Like Mrong, hundreds of Christians from major cities have joined an exodus of thousands of jobless migrants returning to their villages.

No definitive data is available but local media reported that at least 50,000 residents of Dhaka and a similar number in the port city of Chittagong have left with their families and their belongings.    

Hairdresser returns home

Ananda Mondol, 27, a Catholic from St. Francis Xavier Catholic Church in Satkhira district under Khulna Diocese, also left Dhaka at the end of March.

Mondol used to be a hairdresser in a men’s salon in the city until it closed down due to the pandemic. His monthly income ranged from 6,000 to 7,000 taka, of which he sent one third to his family in his village home — his elderly mother, wife and seven-year-old daughter.

“I am the only son. All my four sisters have been married off. My family relies on my income completely,” Mondol told UCA News.

His late father was a day laborer and the family have always been poor. Mondol was able to study up to grade five. As he grew up, he also worked as a daily laborer and later learned hairdressing.

Two years ago, he moved to Dhaka for better income. In the village he could earn about 100 taka a day, while in Dhaka his daily income was 250 taka.

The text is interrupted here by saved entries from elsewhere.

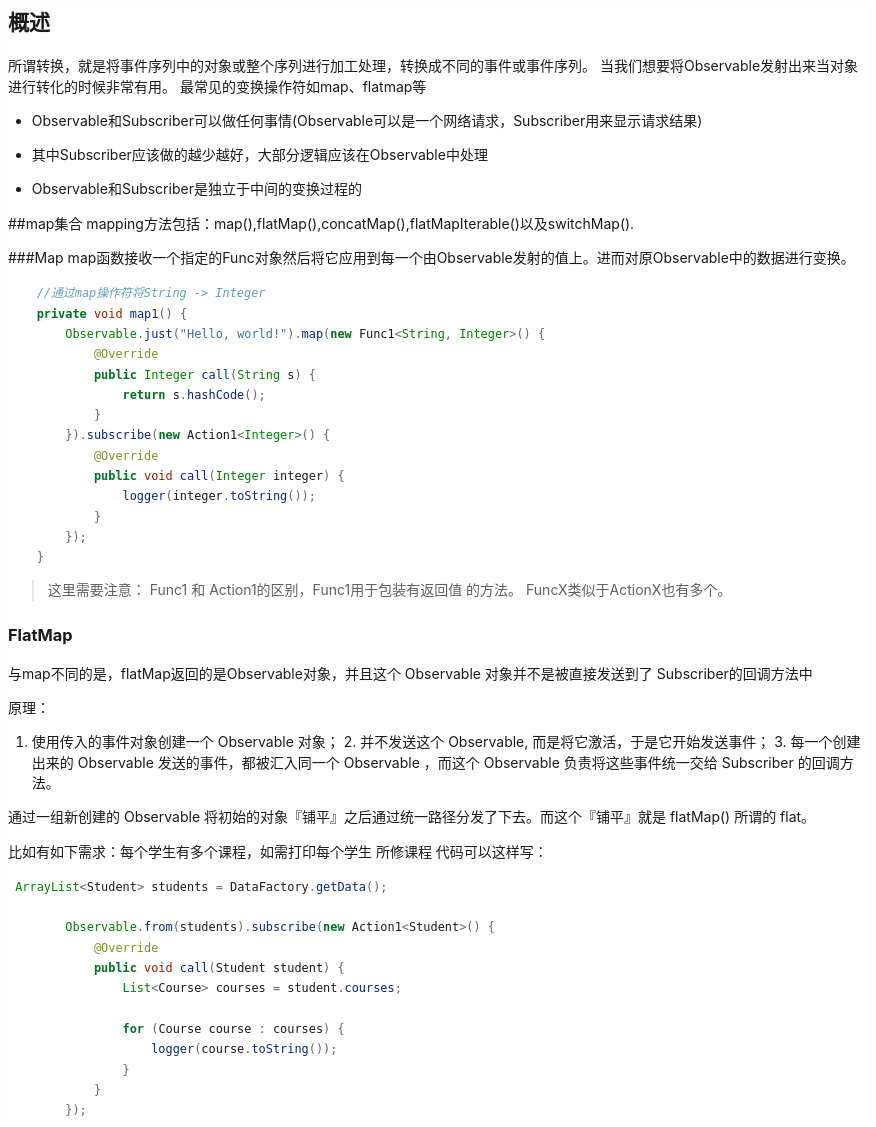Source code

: ## 概述

所谓转换，就是将事件序列中的对象或整个序列进行加工处理，转换成不同的事件或事件序列。
当我们想要将Observable发射出来当对象进行转化的时候非常有用。
最常见的变换操作符如map、flatmap等

*   Observable和Subscriber可以做任何事情(Observable可以是一个网络请求，Subscriber用来显示请求结果)
      
*   其中Subscriber应该做的越少越好，大部分逻辑应该在Observable中处理
      
*   Observable和Subscriber是独立于中间的变换过程的

##map集合
mapping方法包括：map(),flatMap(),concatMap(),flatMapIterable()以及switchMap().

###Map
map函数接收一个指定的Func对象然后将它应用到每一个由Observable发射的值上。进而对原Observable中的数据进行变换。
    
```java
    //通过map操作符将String -> Integer
    private void map1() {
        Observable.just("Hello, world!").map(new Func1<String, Integer>() {
            @Override
            public Integer call(String s) {
                return s.hashCode();
            }
        }).subscribe(new Action1<Integer>() {
            @Override
            public void call(Integer integer) {
                logger(integer.toString());
            }
        });
    }
```

>这里需要注意：
      Func1 和 Action1的区别，Func1用于包装有返回值 的方法。
      FuncX类似于ActionX也有多个。

### FlatMap
 
与map不同的是，flatMap返回的是Observable对象，并且这个 Observable 对象并不是被直接发送到了 Subscriber的回调方法中

原理：
1. 使用传入的事件对象创建一个 Observable 对象；
     2. 并不发送这个 Observable, 而是将它激活，于是它开始发送事件；
     3. 每一个创建出来的 Observable 发送的事件，都被汇入同一个 Observable ，而这个 Observable
     负责将这些事件统一交给 Subscriber 的回调方法。

通过一组新创建的 Observable 将初始的对象『铺平』之后通过统一路径分发了下去。而这个『铺平』就是 flatMap() 所谓的 flat。

比如有如下需求：每个学生有多个课程，如需打印每个学生 所修课程
代码可以这样写：

```java
 ArrayList<Student> students = DataFactory.getData();

        Observable.from(students).subscribe(new Action1<Student>() {
            @Override
            public void call(Student student) {
                List<Course> courses = student.courses;

                for (Course course : courses) {
                    logger(course.toString());
                }
            }
        });
```
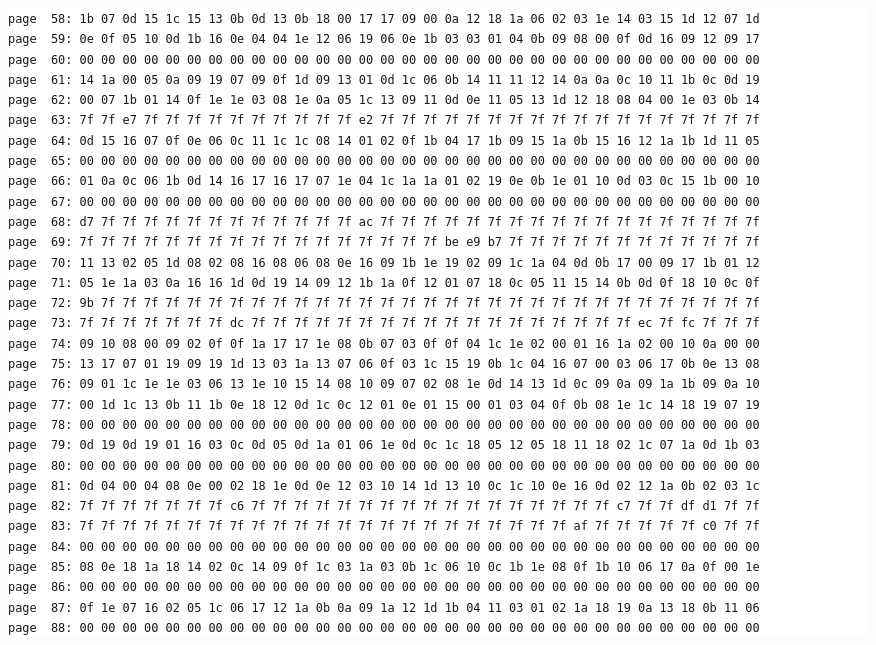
 ```
page  58: 1b 07 0d 15 1c 15 13 0b 0d 13 0b 18 00 17 17 09 00 0a 12 18 1a 06 02 03 1e 14 03 15 1d 12 07 1d 
page  59: 0e 0f 05 10 0d 1b 16 0e 04 04 1e 12 06 19 06 0e 1b 03 03 01 04 0b 09 08 00 0f 0d 16 09 12 09 17 
page  60: 00 00 00 00 00 00 00 00 00 00 00 00 00 00 00 00 00 00 00 00 00 00 00 00 00 00 00 00 00 00 00 00 
page  61: 14 1a 00 05 0a 09 19 07 09 0f 1d 09 13 01 0d 1c 06 0b 14 11 11 12 14 0a 0a 0c 10 11 1b 0c 0d 19 
page  62: 00 07 1b 01 14 0f 1e 1e 03 08 1e 0a 05 1c 13 09 11 0d 0e 11 05 13 1d 12 18 08 04 00 1e 03 0b 14 
page  63: 7f 7f e7 7f 7f 7f 7f 7f 7f 7f 7f 7f 7f e2 7f 7f 7f 7f 7f 7f 7f 7f 7f 7f 7f 7f 7f 7f 7f 7f 7f 7f 
page  64: 0d 15 16 07 0f 0e 06 0c 11 1c 1c 08 14 01 02 0f 1b 04 17 1b 09 15 1a 0b 15 16 12 1a 1b 1d 11 05 
page  65: 00 00 00 00 00 00 00 00 00 00 00 00 00 00 00 00 00 00 00 00 00 00 00 00 00 00 00 00 00 00 00 00 
page  66: 01 0a 0c 06 1b 0d 14 16 17 16 17 07 1e 04 1c 1a 1a 01 02 19 0e 0b 1e 01 10 0d 03 0c 15 1b 00 10 
page  67: 00 00 00 00 00 00 00 00 00 00 00 00 00 00 00 00 00 00 00 00 00 00 00 00 00 00 00 00 00 00 00 00 
page  68: d7 7f 7f 7f 7f 7f 7f 7f 7f 7f 7f 7f 7f ac 7f 7f 7f 7f 7f 7f 7f 7f 7f 7f 7f 7f 7f 7f 7f 7f 7f 7f 
page  69: 7f 7f 7f 7f 7f 7f 7f 7f 7f 7f 7f 7f 7f 7f 7f 7f 7f be e9 b7 7f 7f 7f 7f 7f 7f 7f 7f 7f 7f 7f 7f 
page  70: 11 13 02 05 1d 08 02 08 16 08 06 08 0e 16 09 1b 1e 19 02 09 1c 1a 04 0d 0b 17 00 09 17 1b 01 12 
page  71: 05 1e 1a 03 0a 16 16 1d 0d 19 14 09 12 1b 1a 0f 12 01 07 18 0c 05 11 15 14 0b 0d 0f 18 10 0c 0f 
page  72: 9b 7f 7f 7f 7f 7f 7f 7f 7f 7f 7f 7f 7f 7f 7f 7f 7f 7f 7f 7f 7f 7f 7f 7f 7f 7f 7f 7f 7f 7f 7f 7f 
page  73: 7f 7f 7f 7f 7f 7f 7f dc 7f 7f 7f 7f 7f 7f 7f 7f 7f 7f 7f 7f 7f 7f 7f 7f 7f 7f ec 7f fc 7f 7f 7f 
page  74: 09 10 08 00 09 02 0f 0f 1a 17 17 1e 08 0b 07 03 0f 0f 04 1c 1e 02 00 01 16 1a 02 00 10 0a 00 00 
page  75: 13 17 07 01 19 09 19 1d 13 03 1a 13 07 06 0f 03 1c 15 19 0b 1c 04 16 07 00 03 06 17 0b 0e 13 08 
page  76: 09 01 1c 1e 1e 03 06 13 1e 10 15 14 08 10 09 07 02 08 1e 0d 14 13 1d 0c 09 0a 09 1a 1b 09 0a 10 
page  77: 00 1d 1c 13 0b 11 1b 0e 18 12 0d 1c 0c 12 01 0e 01 15 00 01 03 04 0f 0b 08 1e 1c 14 18 19 07 19 
page  78: 00 00 00 00 00 00 00 00 00 00 00 00 00 00 00 00 00 00 00 00 00 00 00 00 00 00 00 00 00 00 00 00 
page  79: 0d 19 0d 19 01 16 03 0c 0d 05 0d 1a 01 06 1e 0d 0c 1c 18 05 12 05 18 11 18 02 1c 07 1a 0d 1b 03 
page  80: 00 00 00 00 00 00 00 00 00 00 00 00 00 00 00 00 00 00 00 00 00 00 00 00 00 00 00 00 00 00 00 00 
page  81: 0d 04 00 04 08 0e 00 02 18 1e 0d 0e 12 03 10 14 1d 13 10 0c 1c 10 0e 16 0d 02 12 1a 0b 02 03 1c 
page  82: 7f 7f 7f 7f 7f 7f 7f c6 7f 7f 7f 7f 7f 7f 7f 7f 7f 7f 7f 7f 7f 7f 7f 7f 7f c7 7f 7f df d1 7f 7f 
page  83: 7f 7f 7f 7f 7f 7f 7f 7f 7f 7f 7f 7f 7f 7f 7f 7f 7f 7f 7f 7f 7f 7f 7f af 7f 7f 7f 7f 7f c0 7f 7f 
page  84: 00 00 00 00 00 00 00 00 00 00 00 00 00 00 00 00 00 00 00 00 00 00 00 00 00 00 00 00 00 00 00 00 
page  85: 08 0e 18 1a 18 14 02 0c 14 09 0f 1c 03 1a 03 0b 1c 06 10 0c 1b 1e 08 0f 1b 10 06 17 0a 0f 00 1e 
page  86: 00 00 00 00 00 00 00 00 00 00 00 00 00 00 00 00 00 00 00 00 00 00 00 00 00 00 00 00 00 00 00 00 
page  87: 0f 1e 07 16 02 05 1c 06 17 12 1a 0b 0a 09 1a 12 1d 1b 04 11 03 01 02 1a 18 19 0a 13 18 0b 11 06 
page  88: 00 00 00 00 00 00 00 00 00 00 00 00 00 00 00 00 00 00 00 00 00 00 00 00 00 00 00 00 00 00 00 00 
```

“The salon closed down at the end of March after the government declared a nationwide shutdown. I returned home nearly empty-handed. Then we were struck by Cyclone Amphan and it left our only house in ruins. I managed to erect a makeshift tent where we have been living,” he said.

Mondol is not sure if he can go back to Dhaka again, so he joined a local salon to make ends meet.

His family has not received any government or NGO aid for Covid-19. Only once, after Amphan, he received a food package with 5kg rice, 2kg lentils and two liters of oil, which was provided by Caritas and Khulna Diocese to 145 cyclone-affected families.

“If cannot go back to Dhaka anymore, I have a plan to open a small salon with help from a local NGO to run the family better,” he added.

Aid for the poor

Catholic and Protestant churches and groups have been supporting poor and low-income people to the best of their ability.

“All eight dioceses as well as eight regional Caritas offices have offered cash and food aid to people in their respective areas. At parish-level churches have arranged food aid to hundreds of poor people,” Holy Cross Father Liton H. Gomes, secretary of the Catholic bishops' Justice and Peace Commission, told UCA News.

Catholic charity Caritas Bangladesh has given cash handouts worth 64.6 million taka (US$761,000) to 24,898 families and food aid to 8,095 families, according to its latest Covid-19 bulletin.

World Vision Bangladesh, a Christian charity group, distributed cash totaling 65 million taka to 18,664 families, according to a press release.

Meanwhile, the government provided food aid and 2,500 taka to 50,000 extremely poor families during the Covid-19 crisis.

“Catholic dioceses as well as Caritas need to think about how to support jobless migrants as the pandemic lingers,” Father Gomes added.